Jason: This is originally what we were talking about last week- this page was originally designed around an EAR, which has no MANIFEST.MF itself.

Konstantin: EAR project is interesting. For example from that perspective, this is all just assembly. Physical path to deploy path mappings is all that we are setting up. Once we get into the module projects, we have other considerations to handle.

Jason: Before we start honing in all of the other modules and their problems, do we have anything else to cover about the EAR?

Rob: When we have the advanced button, is that only to add some other type of references? Or are there other things?

Jason: I think that advanced is really where anything that is extended- doesn't come from the core- should show up.
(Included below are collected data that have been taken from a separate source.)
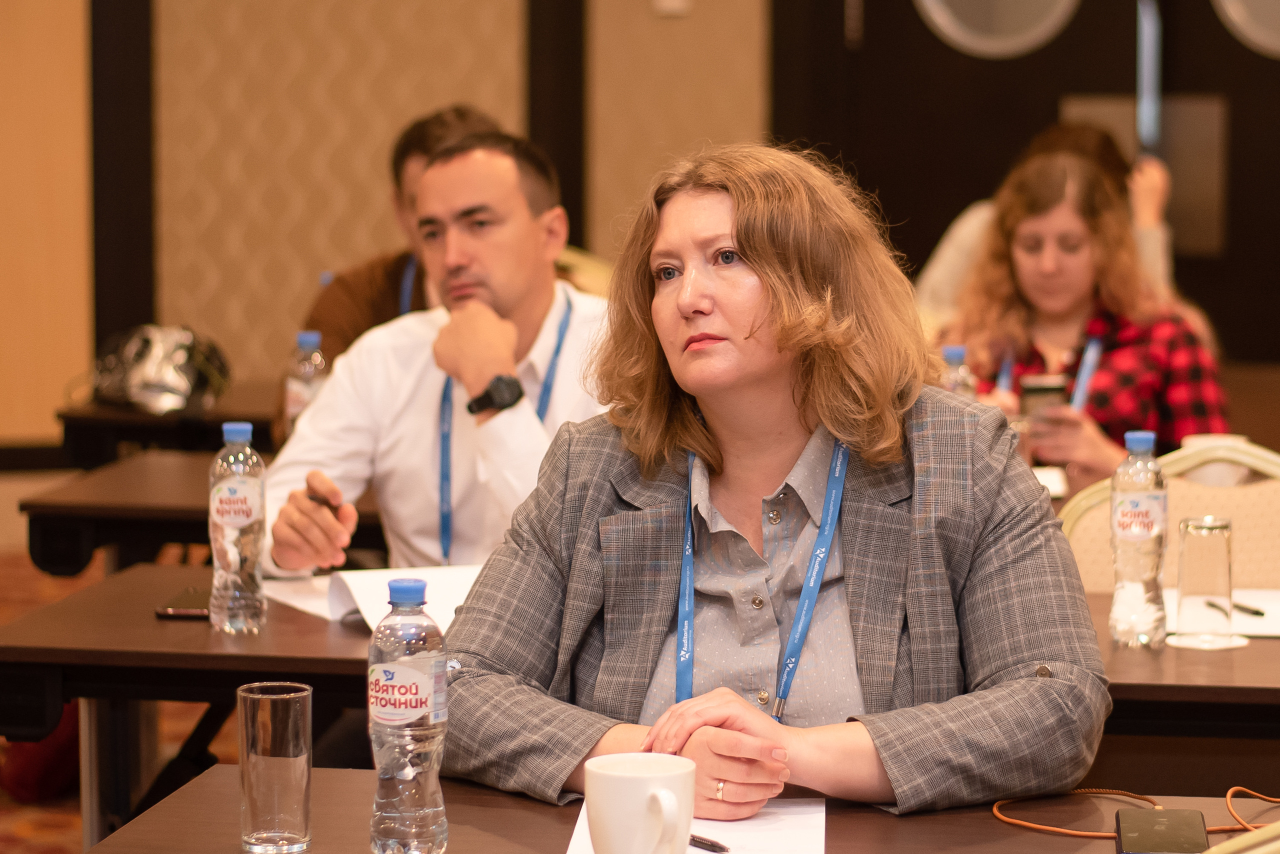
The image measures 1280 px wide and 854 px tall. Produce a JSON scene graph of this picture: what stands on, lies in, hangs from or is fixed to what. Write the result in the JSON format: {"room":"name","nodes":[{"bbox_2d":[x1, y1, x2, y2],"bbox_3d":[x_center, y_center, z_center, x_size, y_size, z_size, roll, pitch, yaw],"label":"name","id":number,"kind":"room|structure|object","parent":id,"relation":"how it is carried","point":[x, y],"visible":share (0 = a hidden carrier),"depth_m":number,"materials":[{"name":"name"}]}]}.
{"room":"event hall","nodes":[
{"label":"event hall","id":0,"kind":"room"},
{"bbox_2d":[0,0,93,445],"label":"wall","id":1,"kind":"structure","parent":0,"point":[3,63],"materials":[{"name":"wood"}]},
{"bbox_2d":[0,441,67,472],"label":"baseboard","id":2,"kind":"structure","parent":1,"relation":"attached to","point":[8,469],"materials":[{"name":"wood"}]},
{"bbox_2d":[0,546,254,853],"bbox_3d":[-0.429,0.833,6.212,8.143,0.151,8.856,1,6,7],"label":"floor","id":3,"kind":"structure","parent":0,"point":[43,837],"depth_m":8.06,"materials":[{"name":"brown carpet"}]},
{"bbox_2d":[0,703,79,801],"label":"red bag","id":4,"kind":"object","parent":3,"relation":"on","point":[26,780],"visible":0.33,"depth_m":7.05,"materials":[{"name":"red fabric"}]},
{"bbox_2d":[54,382,278,468],"bbox_3d":[-0.432,0.316,7.923,1.408,0.706,0.841,1,6,7],"label":"back table","id":5,"kind":"object","parent":3,"relation":"on","point":[131,436],"visible":0.27,"depth_m":7.57,"materials":[{"name":"brown wood"}]},
{"bbox_2d":[90,323,229,414],"bbox_3d":[-0.944,-0.118,7.562,0.293,0.166,0.266,4,7,39],"label":"handbag","id":6,"kind":"object","parent":5,"relation":"on","point":[154,379],"visible":0.93,"depth_m":7.50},
{"bbox_2d":[20,444,391,574],"bbox_3d":[-0.143,0.449,6.406,1.589,0.701,0.820,1,6,7],"label":"back table","id":7,"kind":"object","parent":3,"relation":"on","point":[53,496],"visible":0.26,"depth_m":6.12,"materials":[{"name":"brown wood"}]},
{"bbox_2d":[284,329,328,435],"bbox_3d":[-0.533,-0.039,6.231,0.069,0.238,0.069,1,6,7],"label":"water bottle","id":8,"kind":"object","parent":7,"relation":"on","point":[311,339],"visible":0.51,"depth_m":6.20,"materials":[{"name":"clear plastic"}]},
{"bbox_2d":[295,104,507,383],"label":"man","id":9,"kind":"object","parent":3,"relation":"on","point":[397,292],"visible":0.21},
{"bbox_2d":[261,126,608,576],"bbox_3d":[-0.208,0.130,5.719,0.696,1.092,0.607,5,8,44],"label":"man","id":10,"kind":"object","parent":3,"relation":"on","point":[512,205],"visible":0.62,"depth_m":5.61},
{"bbox_2d":[305,487,341,511],"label":"pen","id":11,"kind":"object","parent":10,"relation":"in","point":[329,503],"visible":0.54,"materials":[{"name":"black plastic"}]},
{"bbox_2d":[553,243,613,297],"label":"chair","id":12,"kind":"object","parent":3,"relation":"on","point":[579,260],"visible":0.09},
{"bbox_2d":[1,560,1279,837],"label":"table","id":13,"kind":"object","parent":3,"relation":"on","point":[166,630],"visible":0.32,"depth_m":4.51,"materials":[{"name":"brown wood"}]},
{"bbox_2d":[154,585,212,617],"bbox_3d":[-0.545,0.217,4.786,0.076,0.012,0.170,1,6,7],"label":"smartphone","id":14,"kind":"object","parent":13,"relation":"on","point":[184,610],"visible":0.65,"depth_m":4.74,"materials":[{"name":"black"}]},
{"bbox_2d":[208,414,266,633],"bbox_3d":[-0.477,0.115,4.591,0.071,0.262,0.073,1,6,7],"label":"water bottle","id":15,"kind":"object","parent":13,"relation":"on","point":[224,511],"visible":0.99,"depth_m":4.56,"materials":[{"name":"clear plastic"}]},
{"bbox_2d":[262,564,482,630],"bbox_3d":[-0.266,0.199,4.744,0.282,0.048,0.262,-3,6,-29],"label":"paper","id":16,"kind":"object","parent":13,"relation":"on","point":[349,581],"visible":0.42,"depth_m":4.71,"materials":[{"name":"white paper"}]},
{"bbox_2d":[1108,429,1169,648],"bbox_3d":[0.579,0.131,4.493,0.069,0.260,0.072,1,6,7],"label":"water bottle","id":17,"kind":"object","parent":13,"relation":"on","point":[1153,561],"visible":0.99,"depth_m":4.47,"materials":[{"name":"clear plastic"}]},
{"bbox_2d":[1164,629,1248,648],"bbox_3d":[0.656,0.249,4.491,0.107,0.005,0.107,-5,7,-40],"label":"coaster","id":18,"kind":"object","parent":13,"relation":"on","point":[1233,643],"visible":0.55,"depth_m":4.46,"materials":[{"name":"white paper"}]},
{"bbox_2d":[1175,513,1233,643],"bbox_3d":[0.662,0.179,4.528,0.078,0.147,0.078,1,6,7],"label":"drinking glass","id":19,"kind":"object","parent":18,"relation":"on","point":[1223,543],"visible":0.99,"depth_m":4.50,"materials":[{"name":"clear glass"}]},
{"bbox_2d":[1167,588,1279,639],"bbox_3d":[0.743,0.226,4.722,0.305,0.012,0.309,1,6,7],"label":"paper","id":20,"kind":"object","parent":13,"relation":"on","point":[1278,625],"visible":0.52,"depth_m":4.69,"materials":[{"name":"white paper"}]},
{"bbox_2d":[1205,595,1266,616],"bbox_3d":[0.727,0.217,4.726,0.011,0.011,0.138,-2,6,-15],"label":"pen","id":21,"kind":"object","parent":20,"relation":"on","point":[1258,613],"visible":0.96,"depth_m":4.70,"materials":[{"name":"black plastic"}]},
{"bbox_2d":[84,763,1278,851],"bbox_3d":[0.414,0.752,3.223,1.767,0.719,0.923,1,6,7],"label":"front table","id":22,"kind":"object","parent":3,"relation":"on","point":[875,817],"visible":0.59,"depth_m":3.52,"materials":[{"name":"brown wood"}]},
{"bbox_2d":[237,680,314,853],"bbox_3d":[-0.314,0.295,3.345,0.069,0.139,0.071,1,6,7],"label":"drinking glass","id":23,"kind":"object","parent":22,"relation":"on","point":[294,700],"visible":0.98,"depth_m":3.32,"materials":[{"name":"clear glass"}]},
{"bbox_2d":[367,572,449,853],"bbox_3d":[-0.193,0.243,3.227,0.069,0.241,0.072,1,6,7],"label":"water bottle","id":24,"kind":"object","parent":22,"relation":"on","point":[407,665],"visible":0.98,"depth_m":3.20,"materials":[{"name":"clear plastic"}]},
{"bbox_2d":[581,752,697,853],"bbox_3d":[0.001,0.318,3.066,0.099,0.099,0.098,1,6,7],"label":"mug","id":25,"kind":"object","parent":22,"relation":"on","point":[645,780],"visible":1,"depth_m":3.03,"materials":[{"name":"white ceramic"}]},
{"bbox_2d":[566,797,825,853],"bbox_3d":[0.055,0.363,3.398,0.232,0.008,0.320,1,6,7],"label":"paper","id":26,"kind":"object","parent":22,"relation":"on","point":[757,839],"visible":0.48,"depth_m":3.43,"materials":[{"name":"white paper"}]},
{"bbox_2d":[688,832,730,851],"bbox_3d":[0.035,0.351,3.334,0.009,0.011,0.140,-4,7,-35],"label":"pen","id":27,"kind":"object","parent":26,"relation":"on","point":[720,847],"visible":0.62,"depth_m":3.29,"materials":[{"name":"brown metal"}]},
{"bbox_2d":[988,785,1279,838],"bbox_3d":[0.503,0.350,3.525,0.363,0.010,0.223,1,6,7],"label":"orange cable","id":28,"kind":"object","parent":22,"relation":"on","point":[1020,822],"visible":0.82,"depth_m":3.52,"materials":[{"name":"orange plastic"}]},
{"bbox_2d":[1114,808,1209,851],"bbox_3d":[0.452,0.356,3.357,0.080,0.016,0.164,1,6,7],"label":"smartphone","id":29,"kind":"object","parent":22,"relation":"on","point":[1173,822],"visible":0.99,"depth_m":3.35,"materials":[{"name":"black"}]},
{"bbox_2d":[434,135,1110,829],"bbox_3d":[0.138,0.255,3.972,0.732,1.031,0.692,1,6,7],"label":"woman","id":30,"kind":"object","parent":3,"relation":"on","point":[740,240],"visible":0.94,"depth_m":3.87},
{"bbox_2d":[919,118,1184,316],"bbox_3d":[0.983,-0.248,9.255,0.687,0.972,0.589,1,6,7],"label":"person","id":31,"kind":"object","parent":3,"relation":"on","point":[1150,220],"visible":0.17,"depth_m":9.19},
{"bbox_2d":[939,146,1230,491],"bbox_3d":[0.783,-0.028,6.970,0.536,0.860,0.644,1,6,7],"label":"woman","id":32,"kind":"object","parent":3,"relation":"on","point":[1048,257],"visible":0.55,"depth_m":6.91},
{"bbox_2d":[1019,374,1069,424],"bbox_3d":[0.710,-0.040,6.776,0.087,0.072,0.149,1,6,7],"label":"smartphone","id":33,"kind":"object","parent":32,"relation":"in","point":[1043,389],"visible":0.8,"depth_m":6.74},
{"bbox_2d":[1056,436,1279,593],"bbox_3d":[0.772,0.466,5.177,0.579,0.855,0.562,1,6,7],"label":"chair","id":34,"kind":"object","parent":3,"relation":"on","point":[1258,491],"visible":0.27,"depth_m":5.33,"materials":[{"name":"beige fabric"}]},
{"bbox_2d":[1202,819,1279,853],"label":"chair","id":35,"kind":"object","parent":3,"relation":"on","point":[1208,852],"visible":0.96,"depth_m":2.73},
{"bbox_2d":[19,0,770,445],"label":"wall","id":36,"kind":"structure","parent":0,"point":[371,222],"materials":[{"name":"beige"}]},
{"bbox_2d":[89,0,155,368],"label":"wall trim","id":37,"kind":"structure","parent":36,"relation":"attached to","point":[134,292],"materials":[{"name":"wood"}]},
{"bbox_2d":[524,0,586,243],"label":"wall trim","id":38,"kind":"structure","parent":36,"relation":"attached to","point":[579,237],"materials":[{"name":"brown wood"}]},
{"bbox_2d":[651,0,692,16],"bbox_3d":[0.092,-1.231,11.113,0.095,0.118,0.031,1,6,7],"label":"wall switch","id":39,"kind":"object","parent":36,"relation":"attached to","point":[675,1],"visible":0.97,"depth_m":11.11,"materials":[{"name":"white"}]},
{"bbox_2d":[769,0,1279,365],"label":"door","id":40,"kind":"structure","parent":36,"relation":"in","point":[1065,38],"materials":[{"name":"brown wood"}]},
{"bbox_2d":[914,0,1078,57],"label":"round window","id":41,"kind":"object","parent":40,"relation":"in","point":[995,43],"visible":0.97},
{"bbox_2d":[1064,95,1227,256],"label":"wall panel","id":42,"kind":"object","parent":40,"relation":"attached to","point":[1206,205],"visible":0.38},
{"bbox_2d":[1211,0,1279,57],"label":"round window","id":43,"kind":"object","parent":40,"relation":"attached to","point":[1276,43],"visible":0.98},
{"bbox_2d":[939,345,976,398],"bbox_3d":[0.481,-0.010,5.967,0.067,0.231,0.069,1,6,7],"label":"water bottle","id":44,"kind":"object","parent":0,"point":[950,352],"visible":0.2,"depth_m":5.94,"materials":[{"name":"clear plastic"}]},
{"bbox_2d":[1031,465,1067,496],"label":"paper","id":45,"kind":"object","parent":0,"point":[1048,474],"visible":0.23,"depth_m":6.14,"materials":[{"name":"white paper"}]},
{"bbox_2d":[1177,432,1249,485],"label":"cup","id":46,"kind":"object","parent":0,"point":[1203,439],"visible":0.39,"depth_m":5.30,"materials":[{"name":"white"}]}
]}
Rob: There are other things that could be added through the Advanced button- is it any type of virtual reference that can be added?

Konstantin: We need to back off on that. We need a seperate way to handle things that are virtual references.

Jason: The advanced button could return one of these, even though it is not returning a virtual reference within the component file.

Konstantin: So there are two models- the assembly record model (for the component file) - every thing returned by that model is a derivative of the assembly record. And then we will rebuild the virtual component over this new model.

Jason: We don't need a new model.

Konstantin: There are two aspects of the virtual component 1) ... and 2) resource mappings. (Which are useful when you try to put together the jar, but not here.)

Rob: Perhaps we chain up a bunch of operations, and when they click apply all of these things happen. For instance, you can't do virtual references for projects that are not java projects- there is no way to make them into virtual components.

Konstantin: If you go to write a smart publisher that follows smart links that the server can understand, it would be extremely useful for those publishers to have another model that they can load up, instead of having to open the component file with the DOM editor. (Virtual component is too abstract- the API isn't there to do what we need)

Konstantin: Should we still try to resolve the 2/3 column issue and their column headers?

Jason: 2 columns

Angel: I can see what we want with the two columns, but I can see advantages to the three columns, if the entries are really long. Have we even considered the way that JDT does it for the Java Build Path? (The way that they organize it in a tree view- the library tab)

Konstantin: The situation there is a little different- there you care about the content that is nested. We care about the mapping, so a table is moreso what we need. If we have the three columns, what would we put for the name of a folder in the first column?

General discussion about the way to generate/fill in names for resources & folders

Konstantin: We can make the three columns work, and there are situations where it makes a lot more sense to just have two.